EXERCISE BRIEF ->
When you restate the entries that follow, keep every word exactly and drop the pictures.

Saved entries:
^^^^^^^^^^^^^^^^
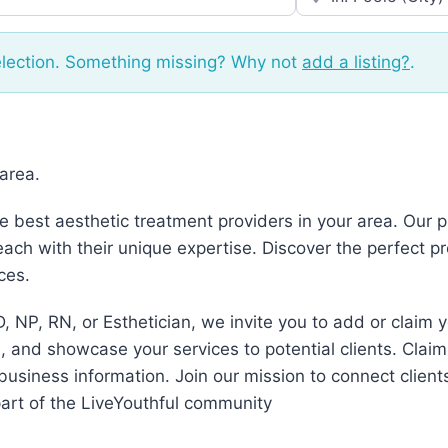
election. Something missing? Why not
add a listing?
.
 area.
he best aesthetic treatment providers in your area. Our
ch with their unique expertise. Discover the perfect p
ces.
, NP, RN, or Esthetician, we invite you to add or claim 
 and showcase your services to potential clients. Claim
business information. Join our mission to connect client
art of the LiveYouthful community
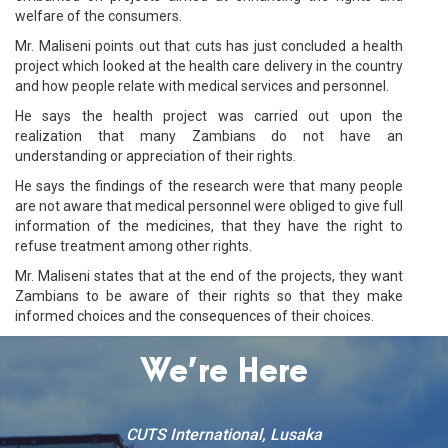
welfare of the consumers.
Mr. Maliseni points out that cuts has just concluded a health
project which looked at the health care delivery in the country
and how people relate with medical services and personnel.
He says the health project was carried out upon the
realization that many Zambians do not have an
understanding or appreciation of their rights.
He says the findings of the research were that many people
are not aware that medical personnel were obliged to give full
information of the medicines, that they have the right to
refuse treatment among other rights.
Mr. Maliseni states that at the end of the projects, they want
Zambians to be aware of their rights so that they make
informed choices and the consequences of their choices.
We’re Here
CUTS International, Lusaka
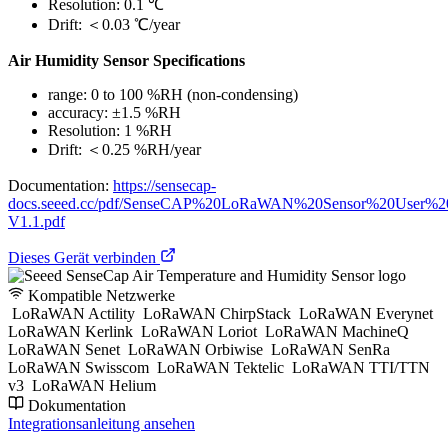
Resolution: 0.1 ℃
Drift: ＜0.03 ℃/year
Air Humidity Sensor Specifications
range: 0 to 100 %RH (non-condensing)
accuracy: ±1.5 %RH
Resolution: 1 %RH
Drift: ＜0.25 %RH/year
Documentation:
https://sensecap-
docs.seeed.cc/pdf/SenseCAP%20LoRaWAN%20Sensor%20User%2
V1.1.pdf
Dieses Gerät verbinden
Kompatible Netzwerke
LoRaWAN Actility
LoRaWAN ChirpStack
LoRaWAN Everynet
LoRaWAN Kerlink
LoRaWAN Loriot
LoRaWAN MachineQ
LoRaWAN Senet
LoRaWAN Orbiwise
LoRaWAN SenRa
LoRaWAN Swisscom
LoRaWAN Tektelic
LoRaWAN TTI/TTN
v3
LoRaWAN Helium
Dokumentation
Integrationsanleitung ansehen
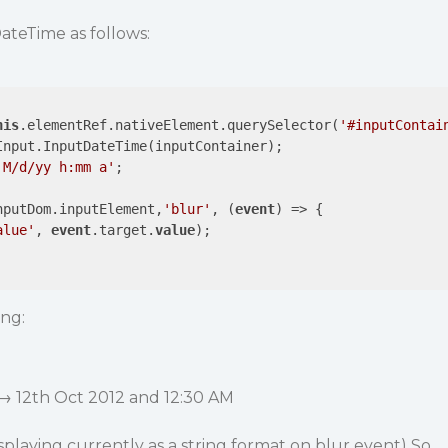
teTime as follows:
his
.elementRef.nativeElement.querySelector(
'#inputContai
Input.InputDateTime(inputContainer);

'M/d/yy h:mm a'
;

nputDom.inputElement,
'blur'
, (
event
) => {          

alue'
, 
event
.target.
value
);

ing:
 → 12th Oct 2012 and 12:30 AM
isplaying currently as a string format on blur event) So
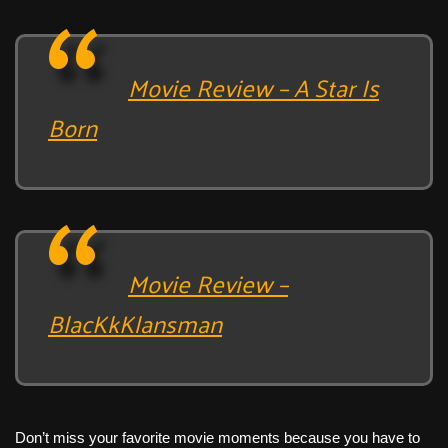
Movie Review – A Star Is
Born
Movie Review –
BlacKkKlansman
Don’t miss your favorite movie moments because you have to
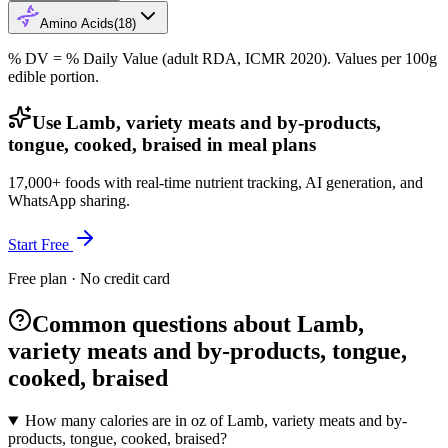
Amino Acids
(
18
)
% DV = % Daily Value (adult RDA, ICMR 2020). Values
per 100g
edible portion.
Use Lamb, variety meats and by-products,
tongue, cooked, braised in meal plans
17,000+ foods with real-time nutrient tracking, AI generation, and
WhatsApp sharing.
Start Free
Free plan · No credit card
Common questions about Lamb,
variety meats and by-products, tongue,
cooked, braised
How many calories are in oz of Lamb, variety meats and by-
products, tongue, cooked, braised?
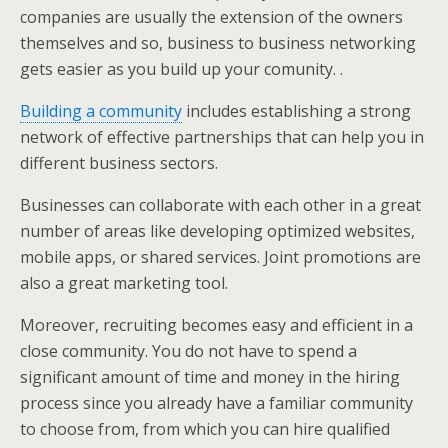
companies are usually the extension of the owners
themselves and so, business to business networking
gets easier as you build up your comunity. .
Building a community
includes establishing a strong
network of effective partnerships that can help you in
different business sectors.
Businesses can collaborate with each other in a great
number of areas like developing optimized websites,
mobile apps, or shared services. Joint promotions are
also a great marketing tool.
Moreover, recruiting becomes easy and efficient in a
close community. You do not have to spend a
significant amount of time and money in the hiring
process since you already have a familiar community
to choose from, from which you can hire qualified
^^^^^^^^^^^^^^^^
EXERCISE OUTPUT ->
election. Something missing? Why not
add a listing?
.
 area.
he best aesthetic treatment providers in your area. Our
ch with their unique expertise. Discover the perfect p
ces.
, NP, RN, or Esthetician, we invite you to add or claim 
 and showcase your services to potential clients. Claim
business information. Join our mission to connect client
art of the LiveYouthful community
welfare of the consumers.
Mr. Maliseni points out that cuts has just concluded a health
project which looked at the health care delivery in the country
and how people relate with medical services and personnel.
He says the health project was carried out upon the
realization that many Zambians do not have an
understanding or appreciation of their rights.
He says the findings of the research were that many people
are not aware that medical personnel were obliged to give full
information of the medicines, that they have the right to
refuse treatment among other rights.
Mr. Maliseni states that at the end of the projects, they want
Zambians to be aware of their rights so that they make
informed choices and the consequences of their choices.
We’re Here
CUTS International, Lusaka
Resolution: 0.1 ℃
Drift: ＜0.03 ℃/year
Air Humidity Sensor Specifications
range: 0 to 100 %RH (non-condensing)
accuracy: ±1.5 %RH
Resolution: 1 %RH
Drift: ＜0.25 %RH/year
Documentation:
https://sensecap-
docs.seeed.cc/pdf/SenseCAP%20LoRaWAN%20Sensor%20User%2
V1.1.pdf
Dieses Gerät verbinden
Kompatible Netzwerke
LoRaWAN Actility
LoRaWAN ChirpStack
LoRaWAN Everynet
LoRaWAN Kerlink
LoRaWAN Loriot
LoRaWAN MachineQ
LoRaWAN Senet
LoRaWAN Orbiwise
LoRaWAN SenRa
LoRaWAN Swisscom
LoRaWAN Tektelic
LoRaWAN TTI/TTN
v3
LoRaWAN Helium
Dokumentation
Integrationsanleitung ansehen
teTime as follows:
his
.elementRef.nativeElement.querySelector(
'#inputContai
Input.InputDateTime(inputContainer);

'M/d/yy h:mm a'
;

nputDom.inputElement,
'blur'
, (
event
) => {          

alue'
, 
event
.target.
value
);

ing:
 → 12th Oct 2012 and 12:30 AM
isplaying currently as a string format on blur event) So
Movie Review – A Star Is
Born
Movie Review –
BlacKkKlansman
Don’t miss your favorite movie moments because you have to
Amino Acids
(
18
)
% DV = % Daily Value (adult RDA, ICMR 2020). Values
per 100g
edible portion.
Use Lamb, variety meats and by-products,
tongue, cooked, braised in meal plans
17,000+ foods with real-time nutrient tracking, AI generation, and
WhatsApp sharing.
Start Free
Free plan · No credit card
Common questions about Lamb,
variety meats and by-products, tongue,
cooked, braised
How many calories are in oz of Lamb, variety meats and by-
products, tongue, cooked, braised?
companies are usually the extension of the owners
themselves and so, business to business networking
gets easier as you build up your comunity. .
Building a community
includes establishing a strong
network of effective partnerships that can help you in
different business sectors.
Businesses can collaborate with each other in a great
number of areas like developing optimized websites,
mobile apps, or shared services. Joint promotions are
also a great marketing tool.
Moreover, recruiting becomes easy and efficient in a
close community. You do not have to spend a
significant amount of time and money in the hiring
process since you already have a familiar community
to choose from, from which you can hire qualified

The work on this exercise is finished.